I'm not into playing or expecting lawful stupid paladins.The paladin should have confronted the dragon. If you’re genuine about role playing a character of faith, not just paying lip service for the image rights, there’s great honour and worth in martyrdom.
An actual play example, concerning a paladin in a Rolemaster game. RM is a game with random crits, and is also one in which defeat of foes frequently occurs by disabling them via accumulated penalties to action, perhaps leaving them maimed but allowing their bleeding to be staunched so they can be taken prisoner/sent on their way/whatever. The first time the player of this paladin actually killed an NPC in combat was when he rolled a death crit - 00 on the percentile dice - and therefore beheaded the foe. This sent him into a period of deep mourning and introspection, and he wandered alone away from the rest of the party. I (as GM) rolled a random encounter, got a low level demon, and proceeded to have that demon appear near the paladin and begin taunting him for his conduct. I assumed that the paladin would attack the demon, on the grounds that demons speak falsehoods and not truths, but in fact he interpreted the whole thing as a sign from his god that he had done the wrong thing and deserved punishment. He therefore let the demon beat him to a pulp, until - realising that there was no more sport to be had here - it let him go. The paladin in question spent the next part of the campaign trying to atone for (what he took to be) his wrongs by building housing for refugees fleeing war in a neighbouring country.
That is wrong on the face of it. Kamikaze pilots, for example, could not fulfill their objectives and come out alive. There are more modern examples as well.
As far as the whole "death before dishonor" thing goes, well, the unbelievable evil that has been done in that name is a list far too long to list here.
But, ok. Why don't the baddies just kidnap some random person, and demand that every paladin in your world fall on their sword? After all, what's the difference? The NPC will die if the Paladin's so not kill themselves, therefore, according to your logic, exterminating every paladin in the world would take a couple of weeks at most.
Seems a simple answer to getting rid of paladins from the game. @lowkey13 would be proud.![]()
So what is your ruling? How do you address it?
Do you rule that the best response the player could think of at the time was not good enough? That they can no longer be an oath of the ancients paladin?
The paladin also doesn't know that there's no chance of persuading the dragon, or of some other solution. THat's the player's knowledge driven by his/her understanding of how his/her GM runs the game.The players know that. The paladin probably doesn't.
This is true. When one chooses the lesser of two evils, one is still choosing evil. There's no argument there.
I would add, though, that we should try to tease out between events that are tragic versus events that are immoral, especially when it comes to the pc class of the paladin. I don't know enough about the original scenario, but it's often easy to confuse tragic for immoral, both in the real world and in rpgs.

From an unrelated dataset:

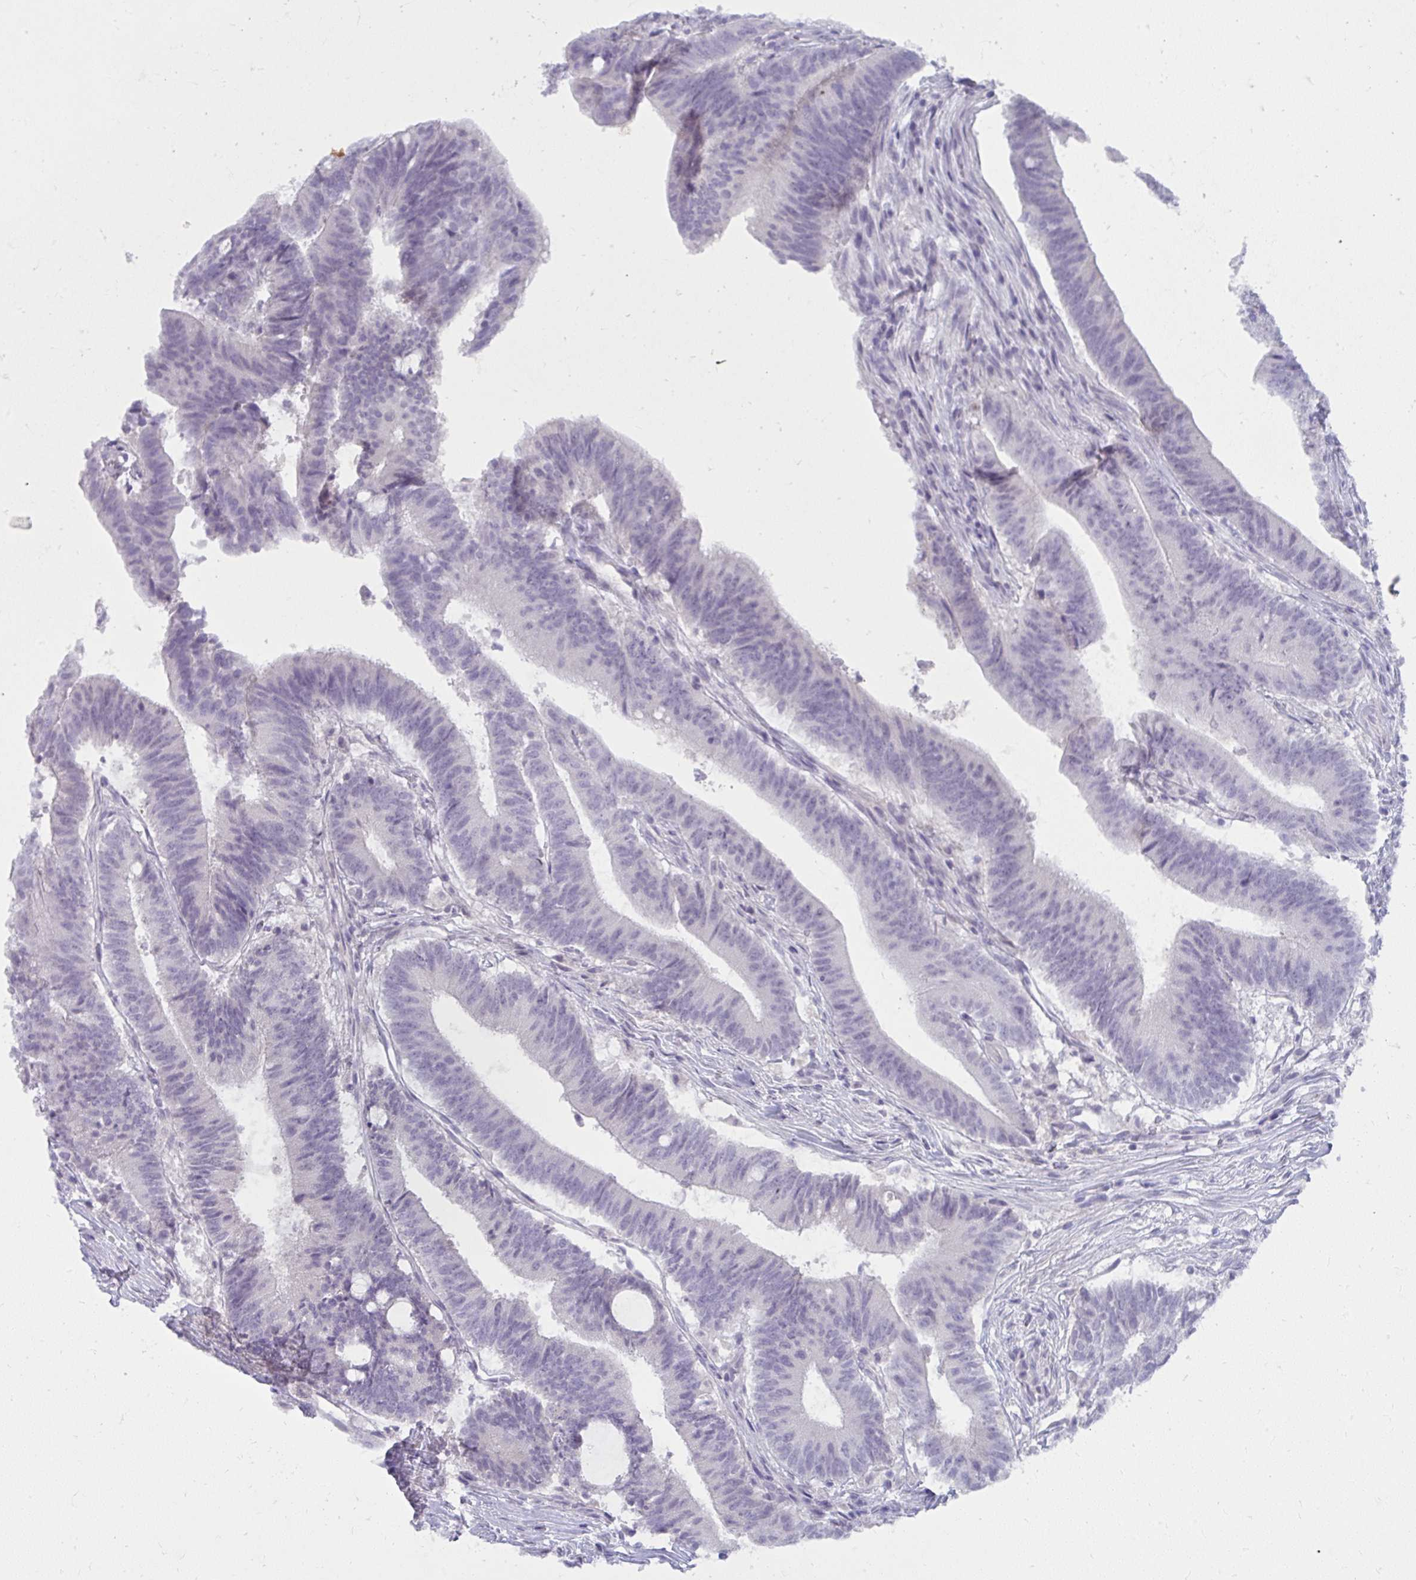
{"staining": {"intensity": "negative", "quantity": "none", "location": "none"}, "tissue": "colorectal cancer", "cell_type": "Tumor cells", "image_type": "cancer", "snomed": [{"axis": "morphology", "description": "Adenocarcinoma, NOS"}, {"axis": "topography", "description": "Colon"}], "caption": "Tumor cells show no significant positivity in colorectal adenocarcinoma. (DAB (3,3'-diaminobenzidine) IHC visualized using brightfield microscopy, high magnification).", "gene": "UGT3A2", "patient": {"sex": "female", "age": 43}}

Yep - I think I might have posted about this upthread (though maybe it was in the recent lewpuls alignment thread).While I agree with you, don't you think it funny that Gygax's 1e AD&D definition of Lawful Good is "the greatest good of the greatest number, and least harm to the rest" - ie a Benthamite Utilitarian standard?
Yeah, take away my geek card.
A better example would be Sophie's Choice - a woman forced by the Nazis to choose between her two children. One of whom will live, one will die.
Again, while Sophie blames herself, I don't think she did anything wrong or evil. Had she not chosen both children would have died. The player in the OP's scenario believed he could either leave the NPC with the dragon or they would both die.
To me, it's the intent and reasoning behind the paladin's choice that matters. He saw only two options: both he and the NPC die or only the NPC dies. Since he was on a mission to save the world, dying for no reason would have been the more evil choice.